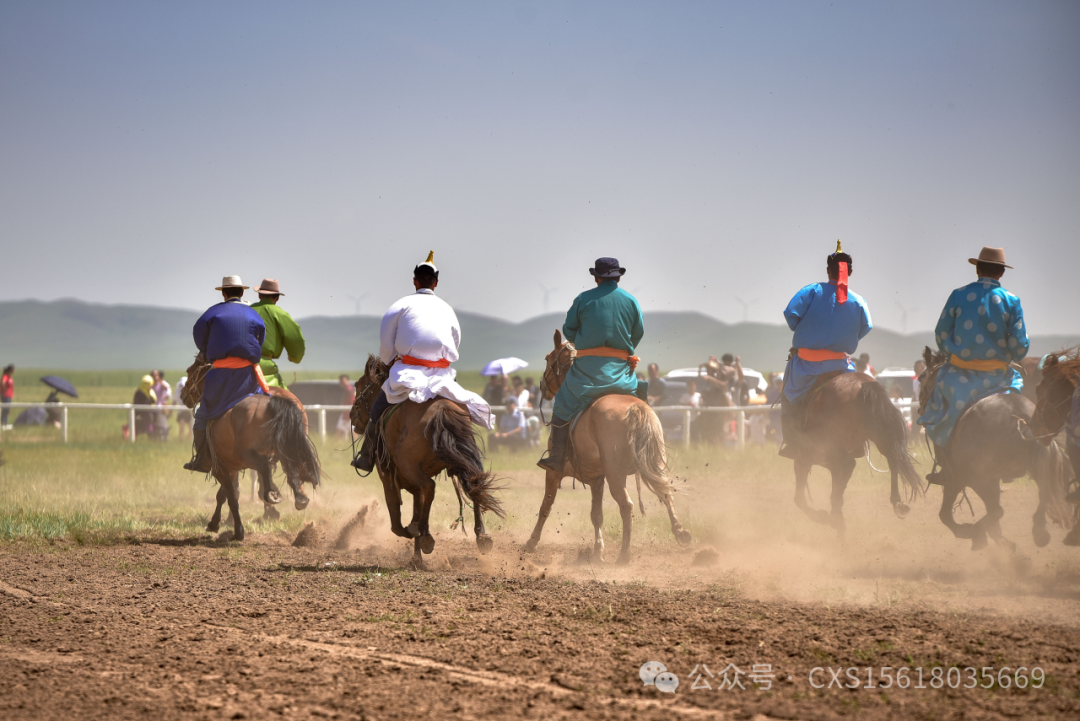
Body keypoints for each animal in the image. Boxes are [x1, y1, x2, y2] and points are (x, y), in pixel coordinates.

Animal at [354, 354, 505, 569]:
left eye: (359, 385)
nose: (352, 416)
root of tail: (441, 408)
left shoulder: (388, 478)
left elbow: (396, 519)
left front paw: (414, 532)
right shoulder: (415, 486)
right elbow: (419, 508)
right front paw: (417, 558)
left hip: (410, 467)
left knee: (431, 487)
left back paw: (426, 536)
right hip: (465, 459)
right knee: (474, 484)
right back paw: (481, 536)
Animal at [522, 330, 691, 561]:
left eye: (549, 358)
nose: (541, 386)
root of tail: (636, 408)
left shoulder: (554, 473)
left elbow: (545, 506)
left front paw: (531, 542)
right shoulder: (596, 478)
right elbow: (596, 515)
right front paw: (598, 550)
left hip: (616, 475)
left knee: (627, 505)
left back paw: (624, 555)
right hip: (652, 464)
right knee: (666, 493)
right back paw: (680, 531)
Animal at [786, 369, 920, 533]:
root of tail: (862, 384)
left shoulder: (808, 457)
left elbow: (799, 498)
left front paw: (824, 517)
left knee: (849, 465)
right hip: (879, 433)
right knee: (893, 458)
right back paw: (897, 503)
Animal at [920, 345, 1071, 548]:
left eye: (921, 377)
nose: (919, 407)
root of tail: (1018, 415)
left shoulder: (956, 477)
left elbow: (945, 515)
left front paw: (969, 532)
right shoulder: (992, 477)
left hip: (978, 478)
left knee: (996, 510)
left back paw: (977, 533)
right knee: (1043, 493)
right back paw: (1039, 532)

○ ○ ○ ○ ○ ○ ○

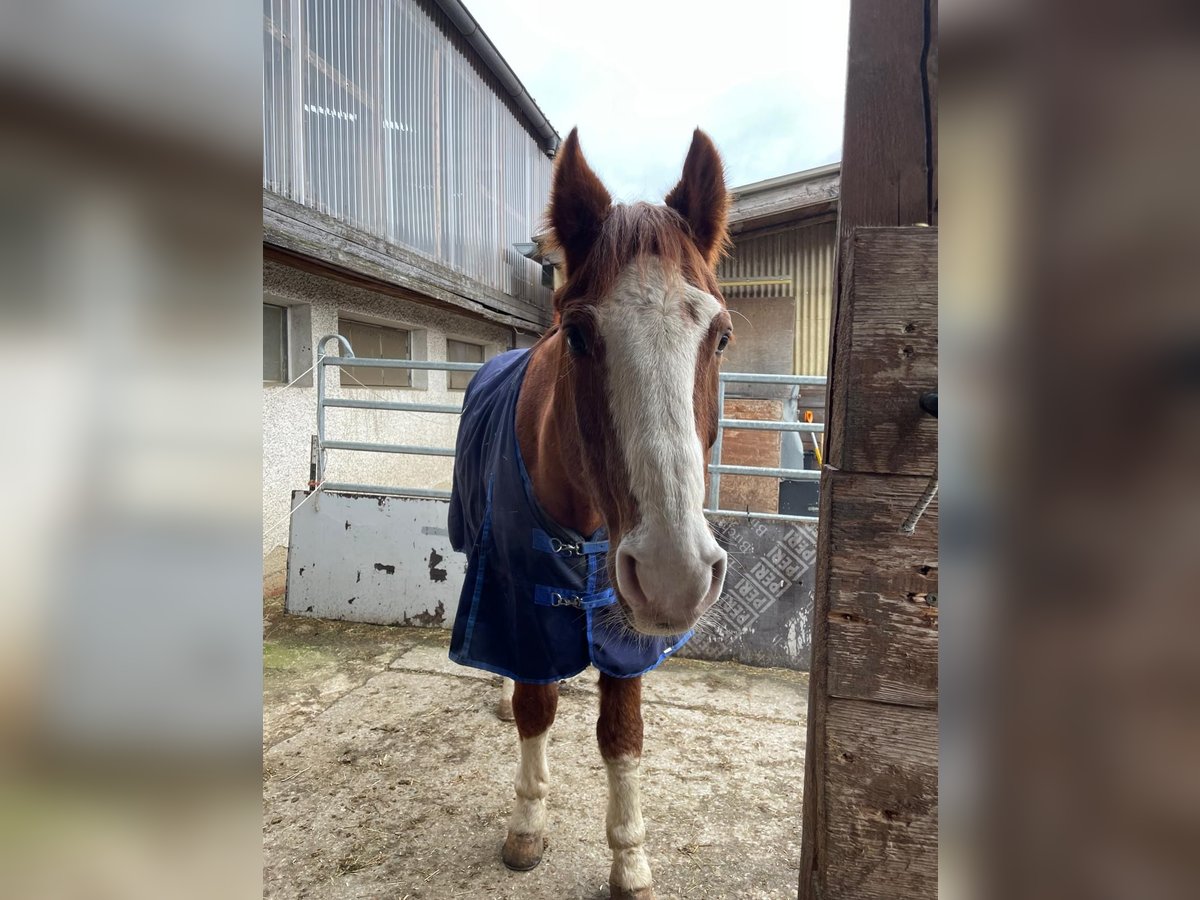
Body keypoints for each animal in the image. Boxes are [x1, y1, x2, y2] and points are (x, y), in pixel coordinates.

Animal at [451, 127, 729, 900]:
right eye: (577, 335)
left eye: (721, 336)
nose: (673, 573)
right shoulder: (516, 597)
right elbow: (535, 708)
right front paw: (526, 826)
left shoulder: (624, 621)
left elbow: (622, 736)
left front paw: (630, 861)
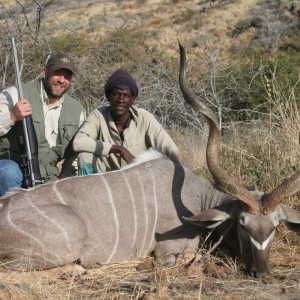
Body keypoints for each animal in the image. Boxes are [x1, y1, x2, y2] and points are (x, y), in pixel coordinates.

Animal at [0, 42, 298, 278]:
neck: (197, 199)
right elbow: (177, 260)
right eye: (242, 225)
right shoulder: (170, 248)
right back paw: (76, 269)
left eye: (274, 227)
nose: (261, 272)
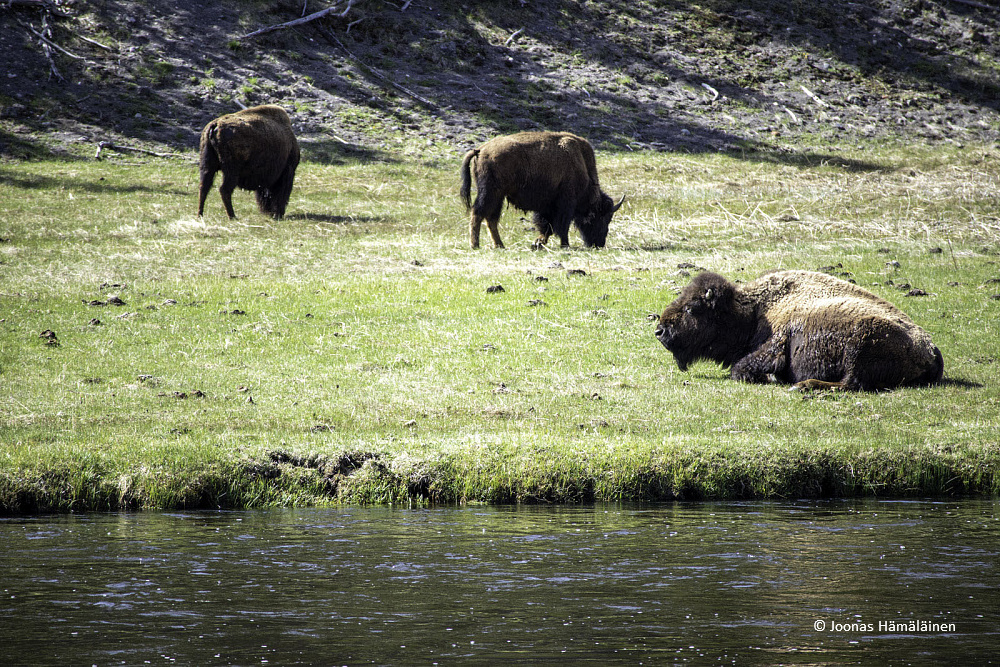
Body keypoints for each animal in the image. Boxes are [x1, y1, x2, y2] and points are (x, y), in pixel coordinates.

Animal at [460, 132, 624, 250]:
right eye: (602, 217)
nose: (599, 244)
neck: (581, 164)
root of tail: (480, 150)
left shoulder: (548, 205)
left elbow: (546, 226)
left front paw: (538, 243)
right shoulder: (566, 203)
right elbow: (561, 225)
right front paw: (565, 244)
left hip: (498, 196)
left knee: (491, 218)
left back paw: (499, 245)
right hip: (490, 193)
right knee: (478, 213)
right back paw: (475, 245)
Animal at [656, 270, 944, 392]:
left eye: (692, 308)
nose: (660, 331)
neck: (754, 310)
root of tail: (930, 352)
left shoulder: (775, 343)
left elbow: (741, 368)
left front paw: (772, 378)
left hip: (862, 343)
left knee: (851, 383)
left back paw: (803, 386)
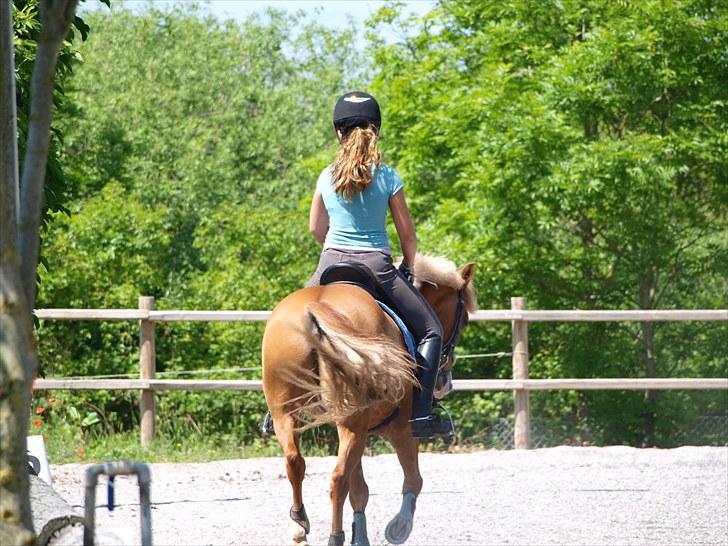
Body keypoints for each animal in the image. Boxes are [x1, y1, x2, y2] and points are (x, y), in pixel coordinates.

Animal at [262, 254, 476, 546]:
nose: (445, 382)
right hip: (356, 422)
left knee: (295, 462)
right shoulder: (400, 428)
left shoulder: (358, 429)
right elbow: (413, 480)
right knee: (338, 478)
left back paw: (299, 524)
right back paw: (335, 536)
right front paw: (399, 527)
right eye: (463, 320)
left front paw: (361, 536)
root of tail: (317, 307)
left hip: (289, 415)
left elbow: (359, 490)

○ ○ ○ ○ ○ ○ ○

# Task description
Please go through the data above and copy every line that has the word "root".

# Task solution
root of tail: (441, 408)
root of tail: (636, 408)
root of tail: (862, 384)
root of tail: (1018, 415)
root of tail: (480, 150)
root of tail: (930, 352)
root of tail: (317, 307)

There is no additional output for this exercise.